We just had a Harassment and Discrimination workshop at our office. Trust me when I tell you, the Government wants you to be a victim. Then you need them.
In my life experience, when I am being harassed I tend to escalate it to retaliatory mild violence. And you know, once you do that, people tend to leave you alone. And I’m not the victim, I turned the table. That’s how I took control.

Up 8 Down 3

Smackadapeepee on Nov 27, 2022 at 9:27 pm

To @Janis on Nov 26, 2022 at 9:48 pm:

You are correct but my friend Janice still said it!

Up 33 Down 4

John on Nov 27, 2022 at 11:54 am

I must say the comments both from Dave and Janice are spot on.
I can only reiterate that we need to stop "all" violence. Violence is not just confined to physical but of course psychological as well. Equally the target is the victim no matter who it is.

I take umbrage with selective judgment about "who is the target for this message that is given". It is clear that the target is the male gender. Just a tad disingenuous don't you think, and I would hypocritical.

It is obvious that the only reason there is traction is due to the federal and territorial grants to groups that promote this kind of negativism towards men.
I tire of this secularism and all that it promotes. I repeat, make it inclusive of all peoples - unless you truly feel and believe some peoples are more important than others.

Up 23 Down 2

Paradox on Nov 27, 2022 at 10:55 am

Who are the biggest victims? We are! But on the other hand we’re strong and powerful too! So how are we so strong and powerful while still somehow portraying ourselves as victims?

Up 10 Down 3

@Janis on Nov 26, 2022 at 9:48 pm

Kris Kristofferson wrote it.

Up 29 Down 3

Not queer but questioning on Nov 26, 2022 at 9:47 pm

“The pandemic has had a profound impact on Yukon women and 2SLGBTQQIA+ folks“

What does that even mean? Time to read over the free for all comment section and asking for some parity between the Star’s coverage and the sentiment of 99% of its readers, or, at least, the ones who bother to post comments.
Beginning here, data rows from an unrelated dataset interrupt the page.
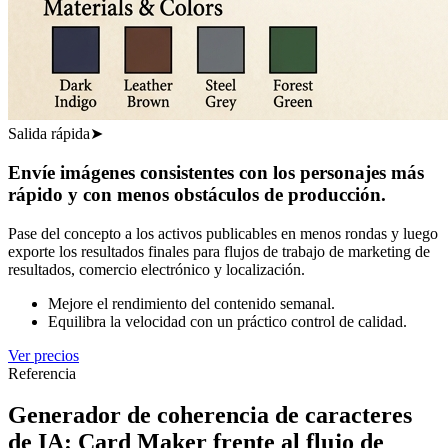
Salida rápida
➤
Envíe imágenes consistentes con los personajes más
rápido y con menos obstáculos de producción.
Pase del concepto a los activos publicables en menos rondas y luego
exporte los resultados finales para flujos de trabajo de marketing de
resultados, comercio electrónico y localización.
Mejore el rendimiento del contenido semanal.
Equilibra la velocidad con un práctico control de calidad.
Ver precios
Referencia
Generador de coherencia de caracteres
de IA: Card Maker frente al flujo de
My pronoun is accountability.

Up 31 Down 7

Juniper Jackson on Nov 25, 2022 at 6:22 pm

Does anyone really expect anything to come of this?

Up 40 Down 15

Janice said, freedoms just another word for nothing left to lose… Justin says you will own nothing… Hmmm? on Nov 25, 2022 at 4:36 pm

Hmmm… Young males are most often the victims of violence. I do not see one individual who appears to be male in the accompanying picture.

All males are treated as dispensable subjects for the purpose of violence as perpetrators in defence of the public through war or as objects to be vilified in a war by society against men as pathology.

Stop all violence! Whether it is the unmitigated violence of classism as done by the L-NDP Alliance or by Trudeau’s cavalier use of the EMA… And Silver’s too… Make no mistake - Their behaviours are forms of political violence.

After all, men are nothing more than misogynistic construction workers with deplorable ideas. And now they want your firearms while the criminal elements are left unimpeded to raze civil society into oblivion.

Are you trucking serious?

Up 47 Down 5

The Other Dave on Nov 25, 2022 at 4:02 pm

With all these different victims around it’s getting pretty hard to keep up with them. All the different groups are constantly trying to out victim each other throughout the year so it just ends up blending into constant non stop background noise that no one pays attention to anymore and mostly just tunes out. Victimism is big business these days and I’ll bet you’d find a lot of the same people involved in these different events throughout the year.